Mexico’s outgoing president has pledged to press ahead with judicial reforms despite nervousness among investors, and suggestions from his own handpicked successor that he should wait
MEXICO CITY — Mexico’s outgoing president pledged Friday to press ahead with j udicial reforms despite nervousness among investors and suggestions from his own handpicked successor that he should go slow.
President Andrés Manuel López Obrador said he would pursue 20 constitutional changes after his Morena party won a two-thirds majority in Congress in Sunday’s elections, including making all judges run for election and enshrining a series of unfunded benefit mandates in the Constitution.
Sunday's elections ensured that Claudia Sheinbaum, the candidate of López Obrador's Morena party, will be the next president. Sheinbaum had spent most of the week talking to international financial organizations and investors, trying to calm markets after a 10% drop in the value of the peso.
She suggested Thursday the reforms had not yet been decided and should be subject to dialogue.

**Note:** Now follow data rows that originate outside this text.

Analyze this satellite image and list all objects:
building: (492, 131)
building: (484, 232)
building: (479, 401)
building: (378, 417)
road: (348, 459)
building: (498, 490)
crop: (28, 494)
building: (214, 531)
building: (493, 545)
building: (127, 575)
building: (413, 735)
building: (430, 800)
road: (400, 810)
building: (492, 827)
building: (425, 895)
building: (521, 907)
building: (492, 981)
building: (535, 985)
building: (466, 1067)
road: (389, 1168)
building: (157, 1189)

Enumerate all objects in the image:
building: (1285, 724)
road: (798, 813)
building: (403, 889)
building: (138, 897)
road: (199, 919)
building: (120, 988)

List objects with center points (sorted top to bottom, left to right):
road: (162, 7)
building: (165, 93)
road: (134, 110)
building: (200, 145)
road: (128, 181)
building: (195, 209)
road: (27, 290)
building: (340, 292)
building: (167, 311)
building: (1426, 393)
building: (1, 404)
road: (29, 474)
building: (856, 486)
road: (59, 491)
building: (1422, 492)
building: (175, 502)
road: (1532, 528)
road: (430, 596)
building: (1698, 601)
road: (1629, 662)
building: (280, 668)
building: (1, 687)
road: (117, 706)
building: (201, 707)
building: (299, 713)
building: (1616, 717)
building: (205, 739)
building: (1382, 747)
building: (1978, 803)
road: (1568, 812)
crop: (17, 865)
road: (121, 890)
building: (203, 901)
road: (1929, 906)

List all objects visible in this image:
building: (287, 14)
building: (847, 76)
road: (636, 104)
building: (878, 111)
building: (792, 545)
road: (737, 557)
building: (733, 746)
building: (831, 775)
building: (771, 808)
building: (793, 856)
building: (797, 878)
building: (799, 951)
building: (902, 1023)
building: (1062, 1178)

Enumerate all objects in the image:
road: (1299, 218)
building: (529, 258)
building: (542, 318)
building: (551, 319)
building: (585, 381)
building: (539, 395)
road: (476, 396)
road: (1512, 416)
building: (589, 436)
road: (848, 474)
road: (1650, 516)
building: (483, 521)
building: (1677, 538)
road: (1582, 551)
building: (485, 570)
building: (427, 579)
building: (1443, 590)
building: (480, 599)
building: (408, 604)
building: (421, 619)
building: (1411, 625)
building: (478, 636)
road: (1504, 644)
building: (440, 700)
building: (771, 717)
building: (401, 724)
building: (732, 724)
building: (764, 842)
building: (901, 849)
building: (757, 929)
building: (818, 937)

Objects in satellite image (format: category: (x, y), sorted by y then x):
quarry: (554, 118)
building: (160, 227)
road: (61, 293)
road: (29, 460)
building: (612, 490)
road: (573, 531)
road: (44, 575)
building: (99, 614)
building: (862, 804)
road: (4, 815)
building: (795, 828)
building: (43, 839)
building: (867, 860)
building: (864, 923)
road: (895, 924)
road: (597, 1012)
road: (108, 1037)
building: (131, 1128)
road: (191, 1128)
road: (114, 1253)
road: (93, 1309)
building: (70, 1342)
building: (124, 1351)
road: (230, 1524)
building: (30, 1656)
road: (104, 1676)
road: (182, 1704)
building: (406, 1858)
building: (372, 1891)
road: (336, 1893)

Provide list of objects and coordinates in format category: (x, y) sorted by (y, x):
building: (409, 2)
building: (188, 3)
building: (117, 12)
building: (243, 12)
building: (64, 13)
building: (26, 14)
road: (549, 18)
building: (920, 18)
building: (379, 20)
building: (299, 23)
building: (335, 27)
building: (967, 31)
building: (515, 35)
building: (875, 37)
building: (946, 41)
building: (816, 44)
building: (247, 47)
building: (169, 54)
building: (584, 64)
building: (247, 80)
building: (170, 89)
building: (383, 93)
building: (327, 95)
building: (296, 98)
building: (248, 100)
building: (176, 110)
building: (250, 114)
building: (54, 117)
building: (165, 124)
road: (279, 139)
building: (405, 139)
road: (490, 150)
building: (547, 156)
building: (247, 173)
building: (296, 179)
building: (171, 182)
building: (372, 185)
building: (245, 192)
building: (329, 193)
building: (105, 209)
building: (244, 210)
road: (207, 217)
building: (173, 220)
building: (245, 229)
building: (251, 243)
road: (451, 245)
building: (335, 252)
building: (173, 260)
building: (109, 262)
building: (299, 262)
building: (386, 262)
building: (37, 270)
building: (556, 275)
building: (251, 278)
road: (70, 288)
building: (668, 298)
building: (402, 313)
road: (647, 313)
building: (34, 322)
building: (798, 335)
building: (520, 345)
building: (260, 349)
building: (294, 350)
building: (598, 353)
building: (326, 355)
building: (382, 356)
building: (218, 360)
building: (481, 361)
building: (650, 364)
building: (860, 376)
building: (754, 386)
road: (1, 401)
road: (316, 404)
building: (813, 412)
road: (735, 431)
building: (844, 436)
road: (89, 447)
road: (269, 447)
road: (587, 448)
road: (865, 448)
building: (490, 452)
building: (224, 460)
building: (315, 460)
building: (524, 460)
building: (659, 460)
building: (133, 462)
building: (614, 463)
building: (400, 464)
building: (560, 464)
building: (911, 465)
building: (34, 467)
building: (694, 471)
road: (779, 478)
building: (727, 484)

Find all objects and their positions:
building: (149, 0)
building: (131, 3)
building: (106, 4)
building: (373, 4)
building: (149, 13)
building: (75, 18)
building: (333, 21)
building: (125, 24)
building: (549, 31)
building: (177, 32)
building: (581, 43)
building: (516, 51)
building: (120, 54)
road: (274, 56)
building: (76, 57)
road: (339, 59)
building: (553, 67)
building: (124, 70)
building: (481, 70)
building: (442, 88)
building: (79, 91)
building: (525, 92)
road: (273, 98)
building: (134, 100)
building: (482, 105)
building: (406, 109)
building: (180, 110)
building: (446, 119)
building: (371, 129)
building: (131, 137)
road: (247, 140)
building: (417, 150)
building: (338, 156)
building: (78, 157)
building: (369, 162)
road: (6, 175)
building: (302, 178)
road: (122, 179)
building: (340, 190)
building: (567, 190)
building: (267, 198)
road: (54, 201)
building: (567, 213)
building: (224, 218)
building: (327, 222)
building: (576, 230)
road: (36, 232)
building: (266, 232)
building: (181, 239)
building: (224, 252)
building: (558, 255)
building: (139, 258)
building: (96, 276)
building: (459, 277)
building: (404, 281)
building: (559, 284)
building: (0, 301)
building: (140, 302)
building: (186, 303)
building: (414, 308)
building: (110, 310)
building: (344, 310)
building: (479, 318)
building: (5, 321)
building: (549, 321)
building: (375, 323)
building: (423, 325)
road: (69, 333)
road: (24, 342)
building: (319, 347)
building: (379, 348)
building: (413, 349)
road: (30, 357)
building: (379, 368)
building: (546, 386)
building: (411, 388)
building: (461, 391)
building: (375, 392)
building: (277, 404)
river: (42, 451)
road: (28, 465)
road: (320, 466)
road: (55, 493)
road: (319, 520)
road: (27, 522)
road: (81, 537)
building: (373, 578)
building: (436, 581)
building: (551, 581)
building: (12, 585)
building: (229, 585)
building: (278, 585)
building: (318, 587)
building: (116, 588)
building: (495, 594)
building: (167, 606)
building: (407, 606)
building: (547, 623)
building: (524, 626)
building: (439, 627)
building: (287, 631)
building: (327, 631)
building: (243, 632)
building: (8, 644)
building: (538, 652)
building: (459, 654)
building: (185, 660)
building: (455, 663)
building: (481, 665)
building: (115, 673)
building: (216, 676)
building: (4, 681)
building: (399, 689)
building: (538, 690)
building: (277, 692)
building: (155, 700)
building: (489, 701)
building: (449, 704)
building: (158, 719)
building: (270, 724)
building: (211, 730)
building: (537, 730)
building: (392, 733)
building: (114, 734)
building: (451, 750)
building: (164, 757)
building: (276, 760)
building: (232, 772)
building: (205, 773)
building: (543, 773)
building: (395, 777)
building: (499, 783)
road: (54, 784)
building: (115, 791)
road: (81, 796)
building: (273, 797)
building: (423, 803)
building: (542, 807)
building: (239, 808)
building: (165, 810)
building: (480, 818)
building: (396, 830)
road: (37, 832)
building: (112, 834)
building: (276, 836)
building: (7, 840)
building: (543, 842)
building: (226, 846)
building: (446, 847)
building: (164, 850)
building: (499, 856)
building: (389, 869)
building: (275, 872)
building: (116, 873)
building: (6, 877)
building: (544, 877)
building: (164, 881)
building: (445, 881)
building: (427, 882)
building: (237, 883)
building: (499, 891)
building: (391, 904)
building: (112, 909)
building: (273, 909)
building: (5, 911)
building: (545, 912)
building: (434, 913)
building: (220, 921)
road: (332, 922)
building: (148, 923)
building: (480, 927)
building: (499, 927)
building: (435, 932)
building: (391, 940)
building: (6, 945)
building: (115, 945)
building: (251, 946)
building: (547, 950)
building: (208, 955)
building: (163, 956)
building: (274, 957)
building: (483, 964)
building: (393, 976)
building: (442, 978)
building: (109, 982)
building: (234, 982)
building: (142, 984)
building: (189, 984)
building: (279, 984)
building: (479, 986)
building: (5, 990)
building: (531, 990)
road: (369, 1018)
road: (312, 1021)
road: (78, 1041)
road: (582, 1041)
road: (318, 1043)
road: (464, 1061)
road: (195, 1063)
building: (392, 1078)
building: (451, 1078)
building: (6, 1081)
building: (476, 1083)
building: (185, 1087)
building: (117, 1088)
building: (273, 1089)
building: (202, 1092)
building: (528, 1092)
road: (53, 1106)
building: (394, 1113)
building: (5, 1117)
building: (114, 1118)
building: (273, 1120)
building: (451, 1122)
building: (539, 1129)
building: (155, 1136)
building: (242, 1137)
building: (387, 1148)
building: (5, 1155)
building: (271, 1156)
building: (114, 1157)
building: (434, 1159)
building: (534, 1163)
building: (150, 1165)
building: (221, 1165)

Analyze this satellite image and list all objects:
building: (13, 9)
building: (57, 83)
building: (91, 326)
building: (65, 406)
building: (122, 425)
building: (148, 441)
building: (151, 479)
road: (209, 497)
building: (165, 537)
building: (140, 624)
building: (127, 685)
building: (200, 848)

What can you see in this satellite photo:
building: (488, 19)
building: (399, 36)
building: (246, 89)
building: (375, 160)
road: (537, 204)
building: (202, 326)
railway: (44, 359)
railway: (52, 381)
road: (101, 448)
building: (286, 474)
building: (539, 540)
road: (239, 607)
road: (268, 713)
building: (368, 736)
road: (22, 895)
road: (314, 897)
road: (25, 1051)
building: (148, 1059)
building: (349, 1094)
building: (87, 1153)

“It has not yet been decided,” Sheinbaum said Thursday. “My position is that a dialogue will have to be opened, the proposal must be debated.”
But on Friday López Obrador mocked any opposition to the changes. He called critics of the reforms “the promoters of nervousness," and claimed that big corporations were worried about losing judges who he claimed are protecting them. At present, judges are appointed or approved by legislators.
“There are justices who are employees of the big corporations,” López Obrador said at his morning press briefing. “They have some judges on their keychains, adding “justice is above the markets.”